Every time I see the rainbow fediverse icon on a post or a comment, I cannot help but smile.
This is the internet. By the people, for the people. Thank you all for participating.
I have a few ideas for niche communities, debating if I should host an instance or just the communities.
Would you have an idea of what kind of traffic/storage I would be looking at, if I were to host a community that gets 500 posts a day? I know this is a very vague question, so a ballpark answer would suffice. Asking because I’d like to host niche locality based communities for my country (India) and hosting is not cheap here. I could perhaps do Hetzner auctions but the latency would not be pleasant.

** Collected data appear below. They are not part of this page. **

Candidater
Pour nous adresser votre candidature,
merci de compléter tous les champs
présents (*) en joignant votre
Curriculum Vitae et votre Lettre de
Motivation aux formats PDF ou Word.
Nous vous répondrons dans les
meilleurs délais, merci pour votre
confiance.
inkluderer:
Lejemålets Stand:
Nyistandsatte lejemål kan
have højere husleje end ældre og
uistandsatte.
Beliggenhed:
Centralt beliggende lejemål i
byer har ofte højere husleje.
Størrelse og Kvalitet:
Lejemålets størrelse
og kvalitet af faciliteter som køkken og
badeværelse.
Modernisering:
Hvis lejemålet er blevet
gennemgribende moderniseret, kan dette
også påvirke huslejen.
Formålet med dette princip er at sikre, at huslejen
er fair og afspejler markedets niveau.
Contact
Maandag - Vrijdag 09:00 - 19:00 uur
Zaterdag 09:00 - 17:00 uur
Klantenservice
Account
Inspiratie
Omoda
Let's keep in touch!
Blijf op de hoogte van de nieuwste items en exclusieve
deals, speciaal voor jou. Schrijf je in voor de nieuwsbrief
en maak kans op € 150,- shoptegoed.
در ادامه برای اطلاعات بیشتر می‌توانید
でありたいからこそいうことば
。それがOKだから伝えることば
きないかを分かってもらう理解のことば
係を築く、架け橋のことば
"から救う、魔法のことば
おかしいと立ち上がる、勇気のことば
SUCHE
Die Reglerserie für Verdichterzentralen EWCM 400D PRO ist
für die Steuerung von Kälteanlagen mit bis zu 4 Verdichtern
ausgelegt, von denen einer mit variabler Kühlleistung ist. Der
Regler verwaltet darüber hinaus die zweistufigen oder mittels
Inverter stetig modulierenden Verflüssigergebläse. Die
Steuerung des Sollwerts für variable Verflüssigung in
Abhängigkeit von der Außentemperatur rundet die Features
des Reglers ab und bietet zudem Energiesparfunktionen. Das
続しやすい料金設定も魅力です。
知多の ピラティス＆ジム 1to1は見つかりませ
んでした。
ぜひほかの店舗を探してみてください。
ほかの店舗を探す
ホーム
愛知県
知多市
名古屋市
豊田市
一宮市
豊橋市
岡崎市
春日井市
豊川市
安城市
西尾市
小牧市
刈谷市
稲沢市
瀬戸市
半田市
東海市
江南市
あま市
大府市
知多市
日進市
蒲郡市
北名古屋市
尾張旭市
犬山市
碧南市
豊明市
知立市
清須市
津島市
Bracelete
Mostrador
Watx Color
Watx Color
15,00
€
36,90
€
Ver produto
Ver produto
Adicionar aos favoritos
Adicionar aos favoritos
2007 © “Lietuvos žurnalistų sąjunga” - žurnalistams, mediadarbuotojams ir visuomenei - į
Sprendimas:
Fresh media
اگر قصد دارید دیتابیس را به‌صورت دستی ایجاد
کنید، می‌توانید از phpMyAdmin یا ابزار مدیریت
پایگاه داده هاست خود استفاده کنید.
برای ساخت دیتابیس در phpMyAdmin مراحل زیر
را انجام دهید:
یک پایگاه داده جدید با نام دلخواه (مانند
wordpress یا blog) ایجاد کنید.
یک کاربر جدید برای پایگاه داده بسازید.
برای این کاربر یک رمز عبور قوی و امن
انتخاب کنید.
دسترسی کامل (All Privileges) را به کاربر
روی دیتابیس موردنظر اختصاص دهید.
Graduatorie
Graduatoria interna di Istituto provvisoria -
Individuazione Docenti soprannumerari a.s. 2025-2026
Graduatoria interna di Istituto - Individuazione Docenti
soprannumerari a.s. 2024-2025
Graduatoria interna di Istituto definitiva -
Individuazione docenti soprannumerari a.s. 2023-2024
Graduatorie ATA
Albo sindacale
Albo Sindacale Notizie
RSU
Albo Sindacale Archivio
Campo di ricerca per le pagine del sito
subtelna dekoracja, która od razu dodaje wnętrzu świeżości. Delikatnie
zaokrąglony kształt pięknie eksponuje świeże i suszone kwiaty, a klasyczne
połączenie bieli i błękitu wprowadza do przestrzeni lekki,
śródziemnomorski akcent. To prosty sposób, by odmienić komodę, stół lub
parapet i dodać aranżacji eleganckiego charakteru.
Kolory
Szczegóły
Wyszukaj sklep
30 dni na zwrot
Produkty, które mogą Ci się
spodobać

My instance is just me rn but I’m federating with about 500 communities, including all of the most active ones and Lemmy is running really well. My system is only using about 10% cpu and about a 1gb of ram, I’m just using a Hetzner arm vps with 4 vcpus and 8 gb of ram. Even a single small server should be able to handle a lot of users imo.
Hey, thank you, that’s good to hear.
Are there tools to “purge” media and cached posts? If I did delete older caches, lemmy would simply re-cache them the next time they are requested, right?
As far as I know there aren’t any tools to do that, Lemmy doesn’t automatically fetch older / deleted posts from federated communities like that, the reason is the way that federation works. When a user subscribes to a community on another server, that server will then start notifying their server when there’s new posts, comments, etc to fetch, but Lemmy doesn’t fetch older content, so only new stuff from that community will show up. I believe it’s possible to fetch old posts and comments using the search function though, you can read a bit more about it here: Lemmy docs
I’m having trouble with my LAN, I’m not even close to thinking about public facing stuff.
just goto @selfhosted and ask around.